• Exercise directions: Among the entries below, only the lines starting at the one with "left wrist: (151, 390, 11)" and ending at the one with "left wrist: (346, 376, 17)", both included, are to be printed exactly.

• Exercise data:

++++

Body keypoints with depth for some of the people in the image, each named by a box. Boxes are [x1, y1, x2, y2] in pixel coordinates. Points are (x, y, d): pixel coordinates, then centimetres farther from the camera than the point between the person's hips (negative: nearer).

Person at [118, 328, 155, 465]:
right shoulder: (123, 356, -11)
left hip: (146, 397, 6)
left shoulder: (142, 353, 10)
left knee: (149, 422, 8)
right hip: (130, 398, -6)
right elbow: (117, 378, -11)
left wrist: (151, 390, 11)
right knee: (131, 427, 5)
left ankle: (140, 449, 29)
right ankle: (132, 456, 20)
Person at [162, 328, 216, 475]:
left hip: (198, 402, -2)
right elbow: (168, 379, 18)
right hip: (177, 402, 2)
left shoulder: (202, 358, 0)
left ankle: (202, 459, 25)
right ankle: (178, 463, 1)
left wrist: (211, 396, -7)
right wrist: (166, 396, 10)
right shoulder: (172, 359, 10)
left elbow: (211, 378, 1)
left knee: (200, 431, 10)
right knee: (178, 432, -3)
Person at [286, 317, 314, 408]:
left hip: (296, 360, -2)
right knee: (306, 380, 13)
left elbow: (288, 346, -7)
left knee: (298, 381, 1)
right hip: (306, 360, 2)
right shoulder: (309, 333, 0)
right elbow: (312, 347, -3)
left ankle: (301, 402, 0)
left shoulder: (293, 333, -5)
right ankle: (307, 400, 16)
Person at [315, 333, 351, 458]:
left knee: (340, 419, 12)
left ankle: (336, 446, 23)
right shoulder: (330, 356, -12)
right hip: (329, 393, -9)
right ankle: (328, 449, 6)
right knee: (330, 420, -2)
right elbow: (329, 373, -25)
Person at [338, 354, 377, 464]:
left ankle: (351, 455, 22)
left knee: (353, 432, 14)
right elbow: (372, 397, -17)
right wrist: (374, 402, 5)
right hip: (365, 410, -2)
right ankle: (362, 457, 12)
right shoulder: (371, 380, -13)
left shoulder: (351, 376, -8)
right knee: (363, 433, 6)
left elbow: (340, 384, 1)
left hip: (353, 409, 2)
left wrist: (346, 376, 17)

++++

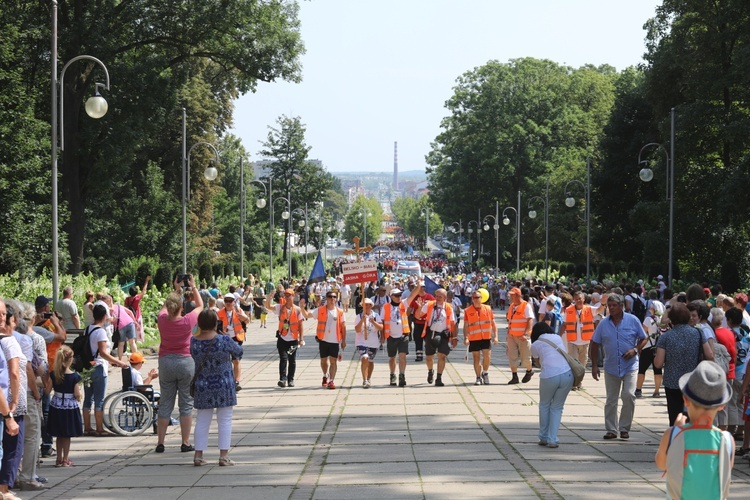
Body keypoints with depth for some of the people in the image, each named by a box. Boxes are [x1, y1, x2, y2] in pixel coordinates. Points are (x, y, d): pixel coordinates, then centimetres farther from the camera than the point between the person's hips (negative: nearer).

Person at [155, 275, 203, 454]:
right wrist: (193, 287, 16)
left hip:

++++

• Task solution:
left wrist: (151, 390, 11)
right knee: (131, 427, 5)
left ankle: (140, 449, 29)
right ankle: (132, 456, 20)
Person at [162, 328, 216, 475]:
left hip: (198, 402, -2)
right elbow: (168, 379, 18)
right hip: (177, 402, 2)
left shoulder: (202, 358, 0)
left ankle: (202, 459, 25)
right ankle: (178, 463, 1)
left wrist: (211, 396, -7)
right wrist: (166, 396, 10)
right shoulder: (172, 359, 10)
left elbow: (211, 378, 1)
left knee: (200, 431, 10)
right knee: (178, 432, -3)
Person at [286, 317, 314, 408]:
left hip: (296, 360, -2)
right knee: (306, 380, 13)
left elbow: (288, 346, -7)
left knee: (298, 381, 1)
right hip: (306, 360, 2)
right shoulder: (309, 333, 0)
right elbow: (312, 347, -3)
left ankle: (301, 402, 0)
left shoulder: (293, 333, -5)
right ankle: (307, 400, 16)
Person at [315, 333, 351, 458]:
left knee: (340, 419, 12)
left ankle: (336, 446, 23)
right shoulder: (330, 356, -12)
right hip: (329, 393, -9)
right ankle: (328, 449, 6)
right knee: (330, 420, -2)
right elbow: (329, 373, -25)
Person at [338, 354, 377, 464]:
left ankle: (351, 455, 22)
left knee: (353, 432, 14)
right elbow: (372, 397, -17)
right wrist: (374, 402, 5)
right hip: (365, 410, -2)
right ankle: (362, 457, 12)
right shoulder: (371, 380, -13)
left shoulder: (351, 376, -8)
right knee: (363, 433, 6)
left elbow: (340, 384, 1)
left hip: (353, 409, 2)
left wrist: (346, 376, 17)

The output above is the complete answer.